◆ SUPPLIED DATA ◆
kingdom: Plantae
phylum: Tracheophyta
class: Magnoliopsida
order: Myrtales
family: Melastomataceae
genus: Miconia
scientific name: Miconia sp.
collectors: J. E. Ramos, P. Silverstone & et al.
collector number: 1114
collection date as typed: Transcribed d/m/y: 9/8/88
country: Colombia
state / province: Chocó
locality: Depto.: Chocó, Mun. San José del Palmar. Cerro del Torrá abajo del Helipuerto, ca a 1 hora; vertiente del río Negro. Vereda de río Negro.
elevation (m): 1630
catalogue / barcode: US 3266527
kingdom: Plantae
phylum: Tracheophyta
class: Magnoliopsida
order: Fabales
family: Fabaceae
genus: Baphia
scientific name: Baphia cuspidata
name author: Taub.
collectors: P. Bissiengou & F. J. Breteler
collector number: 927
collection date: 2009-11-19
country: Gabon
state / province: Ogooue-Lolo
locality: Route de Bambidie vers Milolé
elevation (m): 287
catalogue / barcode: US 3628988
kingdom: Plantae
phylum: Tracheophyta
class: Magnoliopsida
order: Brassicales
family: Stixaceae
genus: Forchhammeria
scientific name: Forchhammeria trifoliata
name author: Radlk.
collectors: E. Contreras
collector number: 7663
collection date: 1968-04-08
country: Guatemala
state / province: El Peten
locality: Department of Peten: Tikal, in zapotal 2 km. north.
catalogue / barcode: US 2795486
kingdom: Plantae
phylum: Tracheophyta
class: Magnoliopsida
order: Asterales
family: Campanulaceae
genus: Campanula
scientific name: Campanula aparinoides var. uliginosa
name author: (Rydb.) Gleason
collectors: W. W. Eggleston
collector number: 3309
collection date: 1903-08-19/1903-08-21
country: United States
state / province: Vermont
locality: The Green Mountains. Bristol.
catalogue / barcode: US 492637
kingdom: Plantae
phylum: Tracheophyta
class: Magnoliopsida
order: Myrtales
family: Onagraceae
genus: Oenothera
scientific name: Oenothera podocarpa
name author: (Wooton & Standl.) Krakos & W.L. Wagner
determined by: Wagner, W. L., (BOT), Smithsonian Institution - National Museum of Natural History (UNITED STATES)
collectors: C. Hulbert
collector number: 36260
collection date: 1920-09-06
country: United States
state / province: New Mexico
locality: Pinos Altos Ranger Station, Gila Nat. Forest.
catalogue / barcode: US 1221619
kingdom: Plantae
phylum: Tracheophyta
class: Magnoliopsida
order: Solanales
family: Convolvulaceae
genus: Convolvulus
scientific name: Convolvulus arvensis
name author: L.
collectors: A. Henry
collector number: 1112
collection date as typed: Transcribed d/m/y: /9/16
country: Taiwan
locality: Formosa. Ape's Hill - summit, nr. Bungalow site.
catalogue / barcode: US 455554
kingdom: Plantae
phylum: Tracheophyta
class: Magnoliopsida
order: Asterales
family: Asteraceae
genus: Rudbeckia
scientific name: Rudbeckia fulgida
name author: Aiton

◆ TASK GOAL ◆
Copy out all of the records above, putting "catalog" wherever "catalogue" appears and leaving everything else unchanged.

◆ RESULT BELOW ◆
kingdom: Plantae
phylum: Tracheophyta
class: Magnoliopsida
order: Myrtales
family: Melastomataceae
genus: Miconia
scientific name: Miconia sp.
collectors: J. E. Ramos, P. Silverstone & et al.
collector number: 1114
collection date as typed: Transcribed d/m/y: 9/8/88
country: Colombia
state / province: Chocó
locality: Depto.: Chocó, Mun. San José del Palmar. Cerro del Torrá abajo del Helipuerto, ca a 1 hora; vertiente del río Negro. Vereda de río Negro.
elevation (m): 1630
catalog / barcode: US 3266527
kingdom: Plantae
phylum: Tracheophyta
class: Magnoliopsida
order: Fabales
family: Fabaceae
genus: Baphia
scientific name: Baphia cuspidata
name author: Taub.
collectors: P. Bissiengou & F. J. Breteler
collector number: 927
collection date: 2009-11-19
country: Gabon
state / province: Ogooue-Lolo
locality: Route de Bambidie vers Milolé
elevation (m): 287
catalog / barcode: US 3628988
kingdom: Plantae
phylum: Tracheophyta
class: Magnoliopsida
order: Brassicales
family: Stixaceae
genus: Forchhammeria
scientific name: Forchhammeria trifoliata
name author: Radlk.
collectors: E. Contreras
collector number: 7663
collection date: 1968-04-08
country: Guatemala
state / province: El Peten
locality: Department of Peten: Tikal, in zapotal 2 km. north.
catalog / barcode: US 2795486
kingdom: Plantae
phylum: Tracheophyta
class: Magnoliopsida
order: Asterales
family: Campanulaceae
genus: Campanula
scientific name: Campanula aparinoides var. uliginosa
name author: (Rydb.) Gleason
collectors: W. W. Eggleston
collector number: 3309
collection date: 1903-08-19/1903-08-21
country: United States
state / province: Vermont
locality: The Green Mountains. Bristol.
catalog / barcode: US 492637
kingdom: Plantae
phylum: Tracheophyta
class: Magnoliopsida
order: Myrtales
family: Onagraceae
genus: Oenothera
scientific name: Oenothera podocarpa
name author: (Wooton & Standl.) Krakos & W.L. Wagner
determined by: Wagner, W. L., (BOT), Smithsonian Institution - National Museum of Natural History (UNITED STATES)
collectors: C. Hulbert
collector number: 36260
collection date: 1920-09-06
country: United States
state / province: New Mexico
locality: Pinos Altos Ranger Station, Gila Nat. Forest.
catalog / barcode: US 1221619
kingdom: Plantae
phylum: Tracheophyta
class: Magnoliopsida
order: Solanales
family: Convolvulaceae
genus: Convolvulus
scientific name: Convolvulus arvensis
name author: L.
collectors: A. Henry
collector number: 1112
collection date as typed: Transcribed d/m/y: /9/16
country: Taiwan
locality: Formosa. Ape's Hill - summit, nr. Bungalow site.
catalog / barcode: US 455554
kingdom: Plantae
phylum: Tracheophyta
class: Magnoliopsida
order: Asterales
family: Asteraceae
genus: Rudbeckia
scientific name: Rudbeckia fulgida
name author: Aiton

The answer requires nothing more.